Perfume Your Home With DIY Holiday Potpourri
This fragrant mix makes a great gift or a fragrant way to set the holiday mood in your own home.


Potpourri is the French name for a Spanish stew of myriad meats and other ingredients and translates literally to “putrid pot.” Sounds delicious, non? Though potpourri has been used since ancient times, those original lifestyle gurus, the French, perfected the use of dried herbs and flowers to perfume the air beginning in the 17th century. And their porcelain potpourri pots are exquisite marriages of form and function. The French often incorporated spices into an existing blend of potpourri—constantly added to and stirred— in the winter months, enriching the aromas to suit the season.

DEA / G. DAGLI ORTI
A 1756 ceramic French potpourri vase from Sevres.
Making potpourri is a fun wintertime and holiday-related activity that will perfume your home as you slowly dry the orange slices and cranberries in the oven (a dehydrator, if you are lucky enough to have one, works too). The holidays also mean that spices and bags of mixed nuts are easy to find at grocery stores and specialty markets. These various scents and textures give your potpourri a pleasing appearance and items like juniper berries, whole nutmeg and allspice, cloves and cinnamon sticks lend a wonderful holiday scent to the air when blended together.
I set my oven at its lowest temperature, 200 degrees, and dried the orange slices and cranberries on a parchment-lined cookie sheet for 6-8 hours, taking out the individual orange slices that had sufficiently dried as I went. You will need to watch your drying fruits closely and check them every hour or so to see if they have sufficiently dried. Some thicker orange slices I used required up to 8 hours. While the orange slices caramelized and turned brown, I thought that only added to the rustic look of the mix of nuts and spices in my potpourri. If that darkness bothers you, and your holiday to-do list is already long enough, you can order bags of dried orange slices from Amazon and other online sites.

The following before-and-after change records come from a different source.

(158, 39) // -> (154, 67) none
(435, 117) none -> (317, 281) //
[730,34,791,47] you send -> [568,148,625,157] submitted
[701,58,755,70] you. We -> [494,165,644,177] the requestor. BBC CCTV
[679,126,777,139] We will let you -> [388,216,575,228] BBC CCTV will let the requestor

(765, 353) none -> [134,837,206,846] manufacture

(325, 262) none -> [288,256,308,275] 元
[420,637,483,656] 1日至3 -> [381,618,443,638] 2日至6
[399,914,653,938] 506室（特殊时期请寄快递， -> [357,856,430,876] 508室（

You can use a variety of fragrant spices like nutmeg, juniper berries, cinnamon, star anise, allspice and other ingredients to make homemade potpourri.
Christmas Potpourri
- 3-4 oranges dried in the oven
- 12 ounce bag of cranberries dried in the oven
- Small bag of chestnuts
- Medium bag of mixed nuts (walnuts, almonds, hazelnuts, pecans, Brazil nuts)
- 2 ounces of whole cloves
- 2 ounces cinnamon sticks
- 1 ounce juniper berries
- 1 ounce whole nutmeg
- 1 ounce whole allspice
- 2 ounces star anise (I had a hard time locating this, but it adds a wonderful scent and look, with its spiky star appearance, to your blend)
- Optional: 6 drops each of balsam fir needle and clove essential oils, or other spicy essential oils to intensify or prolong your potpourri’s scent

Line a baking sheet with parchment paper to dry fruit in the oven.
After ensuring your orange slices and cranberries are completely dry, mix with all above ingredients. Note: Don’t worry if you can’t find any of the above ingredients. You can use different amounts and different ingredients according to your taste. These amounts and ingredients are just general guidelines.
If you want a completely unadulterated, subtle, spicy-scented potpourri you can just leave your mix as is. To intensify the fragrance, or reboot the scent so it will last longer, add essential oil and mix. Gently stir your potpourri occasionally to distribute the fragrance, whether you use essential oils or not.
You can package your mixture in small cellophane bags tied with a pretty ribbon for gift-giving. I packaged my potpourri in festive copper Moscow Mule cups that really played up the rich tones of the potpourri and give your recipient a pretty container to display their potpourri in.